Confusion. Betrayal. Anger. Unbelief. Fear. Uncertainty. The whole gamut of emotions ran through every ounce of my being. The feeling of powerlessness was stifling. As the news unfolded throughout the day, the images we saw forever changed the landscape, make-up and temperament of America. Church doors flew open for around-the-clock prayer. The Sunday after 9/11, pews were packed with people who had not stepped foot in a church in years, perhaps ever. In the midst of the tragedy, there were glimmers of hope for a country that had in many ways turned her back on God. There was the prevailing feeling, at least among most Christian evangelicals, that these events would soon act as a catalyst to bring America back to Christ. But you know what happened.
As soon as some semblance of stability and structure was reintroduced, the American dream based on secular humanism and extreme individualism reared its ugly head once again. America no longer needed God. He was the crutch to get her through the initial pain and shock, but He was no longer needed. He was no longer necessary. America was dealing with her enemies. America was standing on her own two feet. America was her own counselor, her own defense, her own support system. God was obsolete.
This vicious cycle is repeated throughout history—both biblical and non-biblical history. A nation turns from God. Tragedy strikes. The nation seeks God again. God brings healing and restoration.

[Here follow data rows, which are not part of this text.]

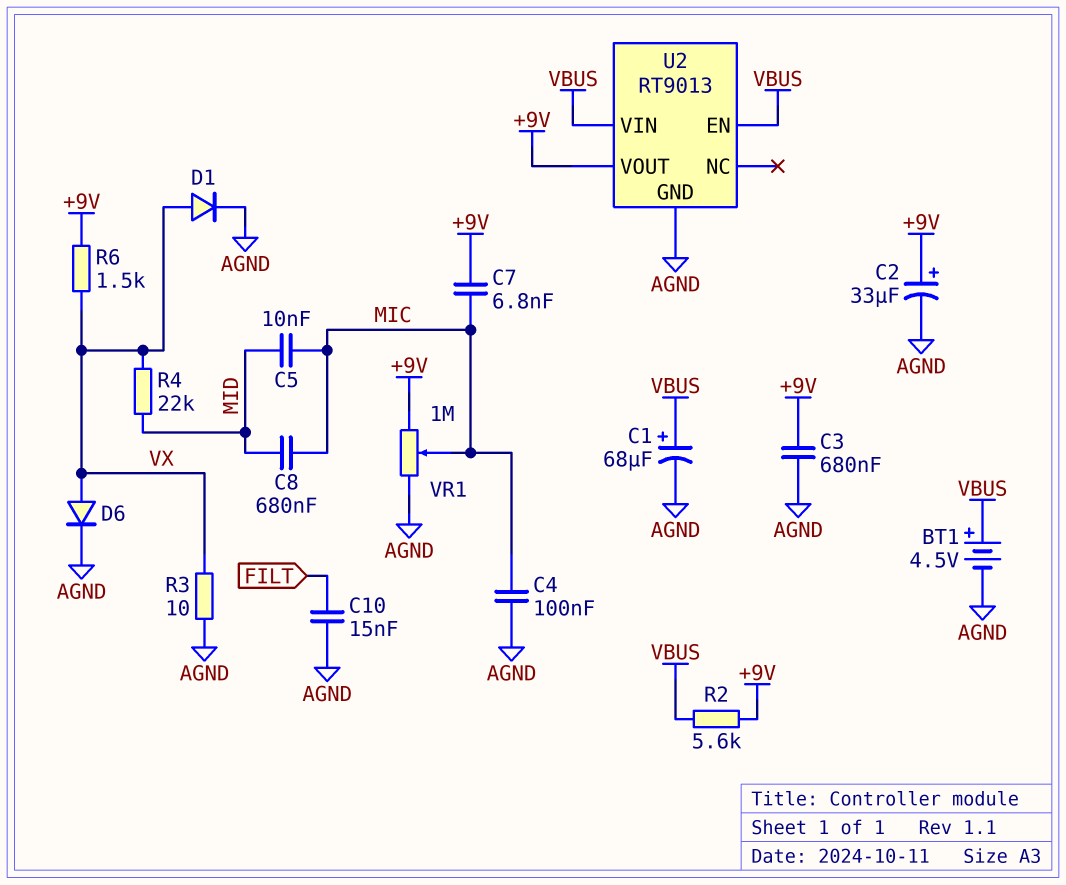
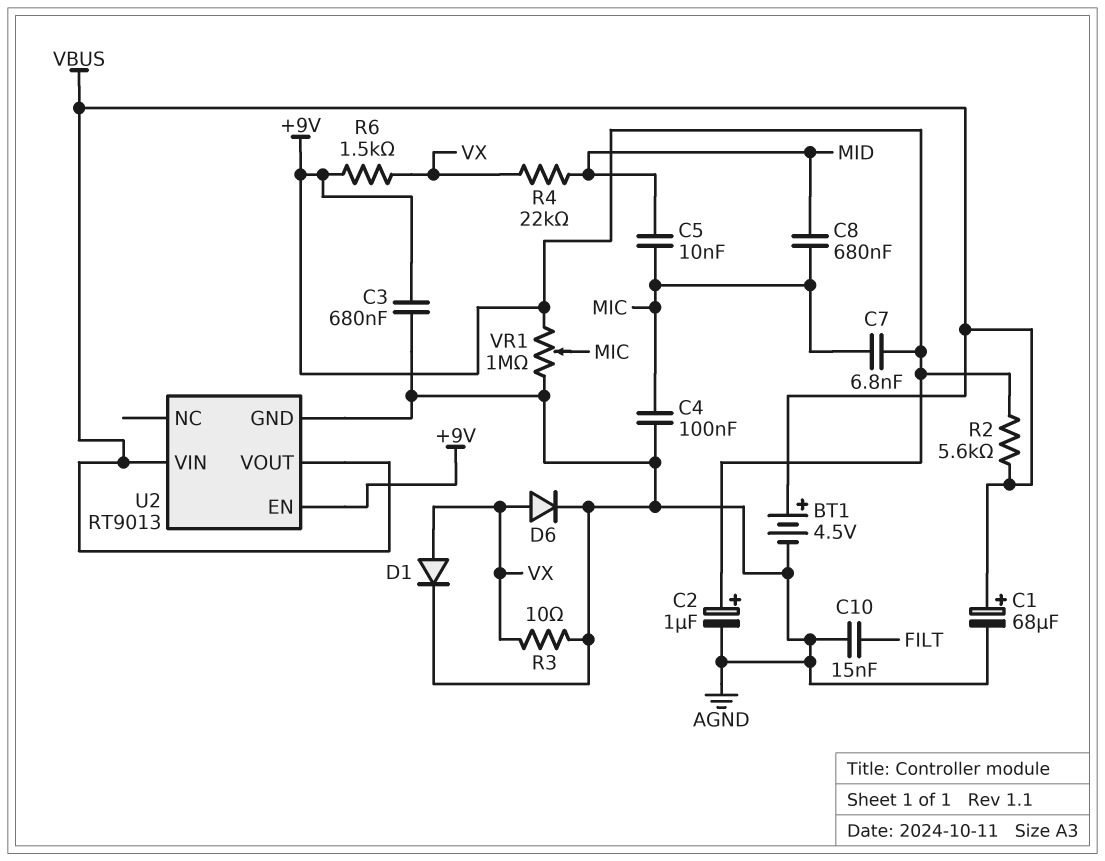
C2: 33uF (plus +9V, minus AGND) -> 1uF (plus +9V, minus AGND)
U2 pin EN: VBUS -> +9V
U2 pin VOUT: +9V -> VBUS

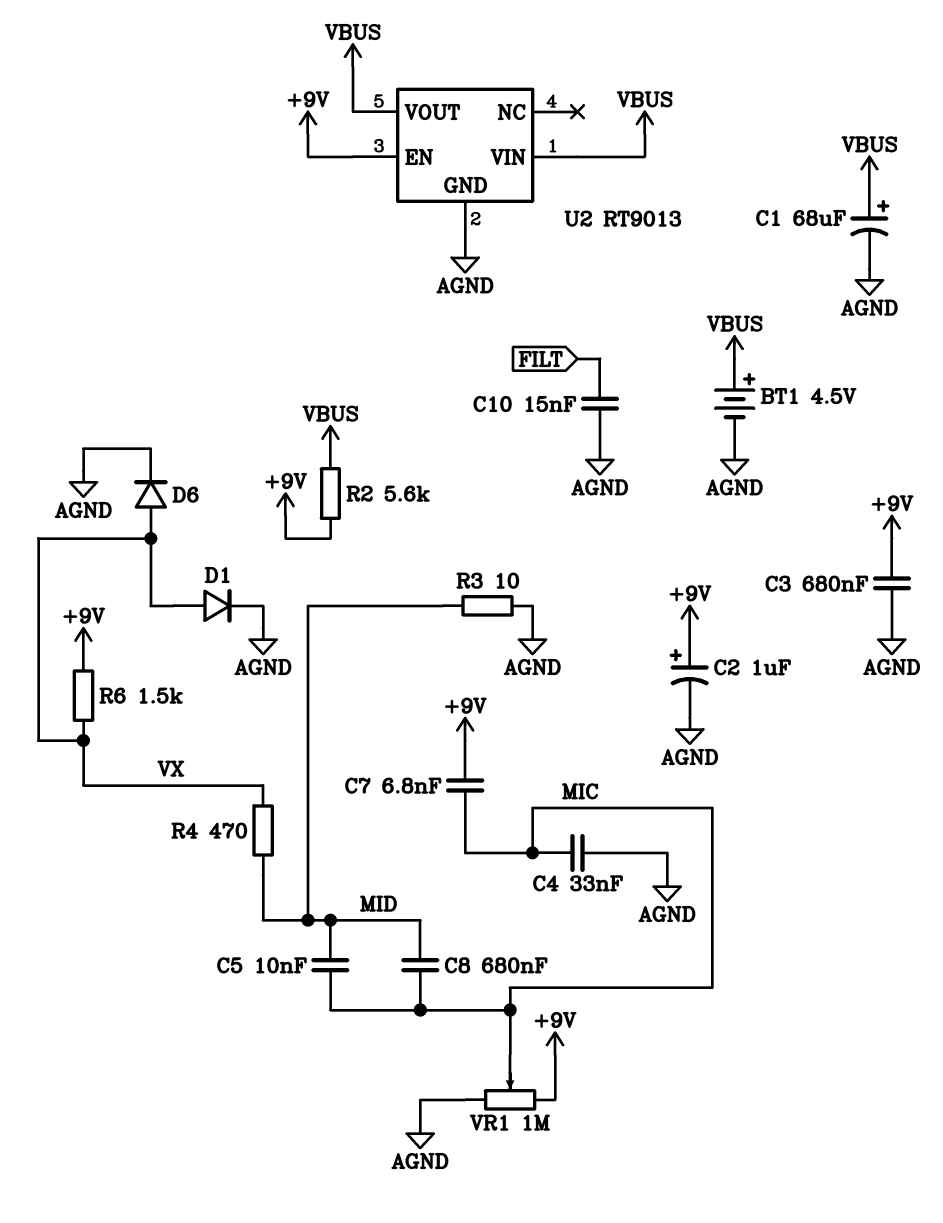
C4: 100nF (AGND, MIC) -> 33nF (AGND, MIC)
R3: 10 (AGND, VX) -> 10 (AGND, MID)
R4: 22k (MID, VX) -> 470 (MID, VX)

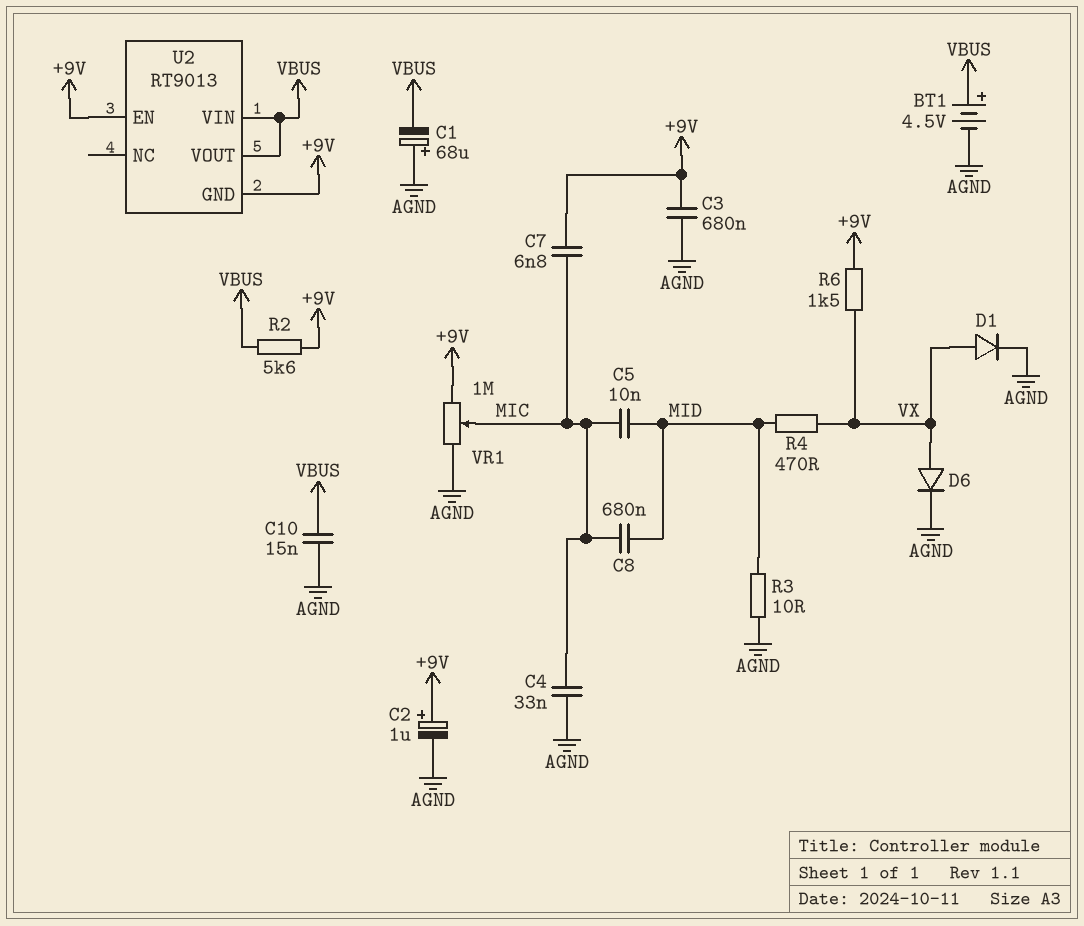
C1: 68uF (plus VBUS, minus AGND) -> 68uF (plus AGND, minus VBUS)
C10: 15nF (AGND, FILT) -> 15nF (AGND, VBUS)
U2 pin GND: AGND -> +9V

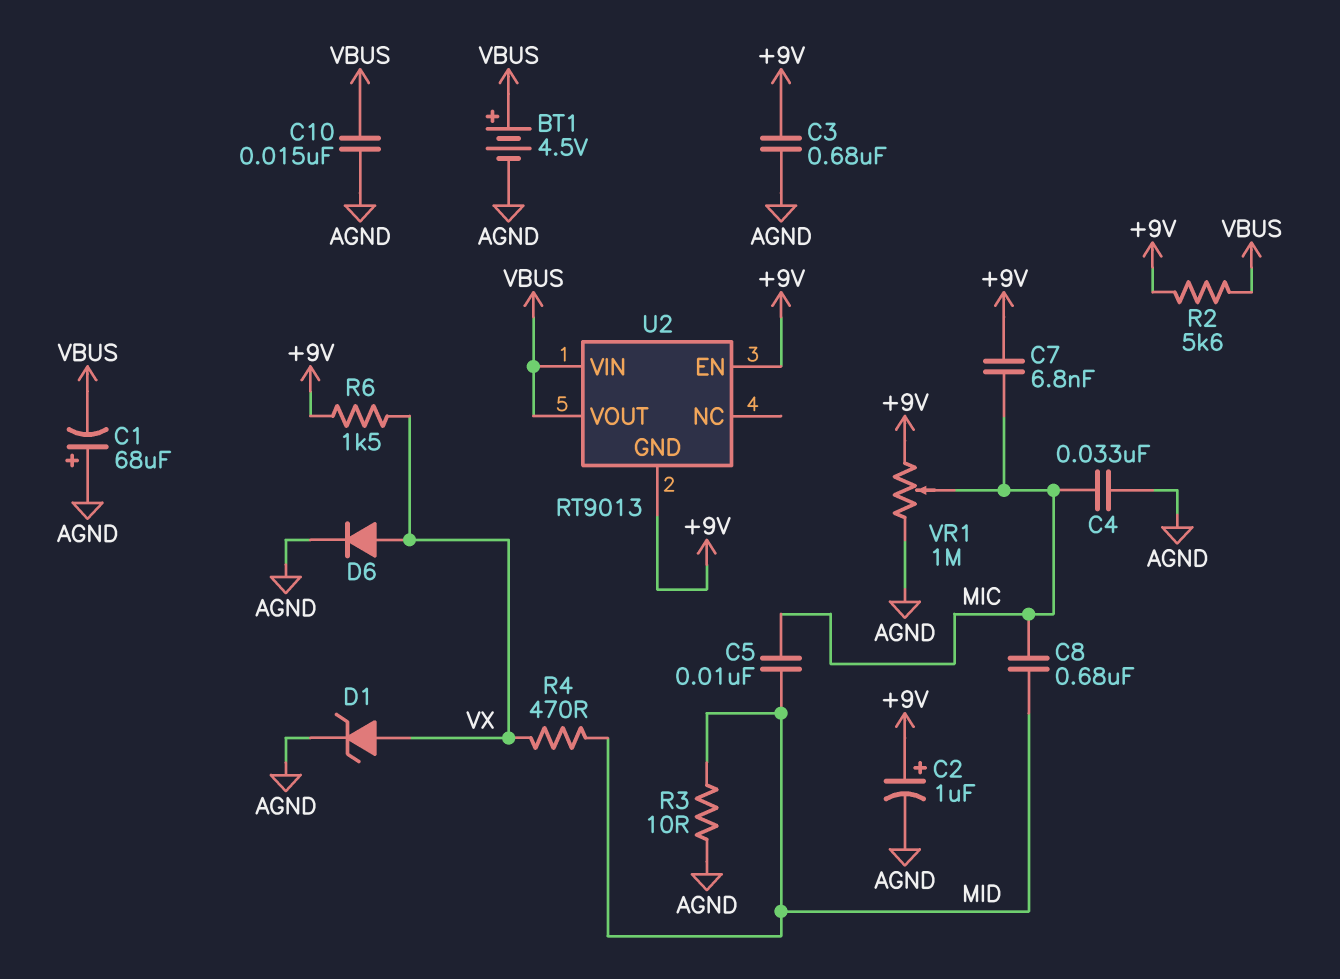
D1: diode (A VX, K AGND) -> zener (A VX, K AGND)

The nation no longer needs God. Over and over. It’s a cycle that seems to always divorce itself from lessons learned, thus they are never really learned. Only flirted with. Only petted and stroked on the surface. But they never take root.
After ten years, I see this cycle in our own country. Still though, I hope and pray we’re not too far gone to still learn something from this. I hope that we’ve learned individualism isn’t the answer. I hope that we’ve learned skepticism isn’t the answer.
I wonder if the skeptic who asks “Where was God on 9/11?” and “Why would a good God allow such evil in the world?” has ever stopped to think about the more compelling and provocative alternative; namely, a God who would design robots to love Him out of duty, not choice. To me that’s the the worse option. But He didn’t. He created us with free-will. The men who flew the planes into the towers and into the pentagon acted on their own accord, out of the free-will of their heart put there by a loving Creator. God didn’t do it. Evil men did it. And only the Gospel makes sense of the overwhelming evil that we find ourselves in.
My sincere hope and prayer is that after ten years, we’ve learned something, both as a nation and as the church of God. I pray that we’ve learned that picking ourselves up by the bootstraps, beating off the dust and and buckling down by the sheer power of our will, is not the answer. That can only get us so far. It can’t bridge the eternal gap between our souls and our Savior. The worldview that we are all essentially good at heart and we are all “children of God” can’t make sense of a world that is wrecked and ravaged by sin, brutality, terrorism, crime, injustice, poverty, disease, homelessness, etc. Only the cross makes sense of it. Only a worldview that proclaims that Jesus came to save sinners, and on our best day we can’t do enough good to be made right with a holy God can make sense of our situation. Only by seeing our plight through the suffering and beauty of the cross can we ever hope to make sense of the hell all around us.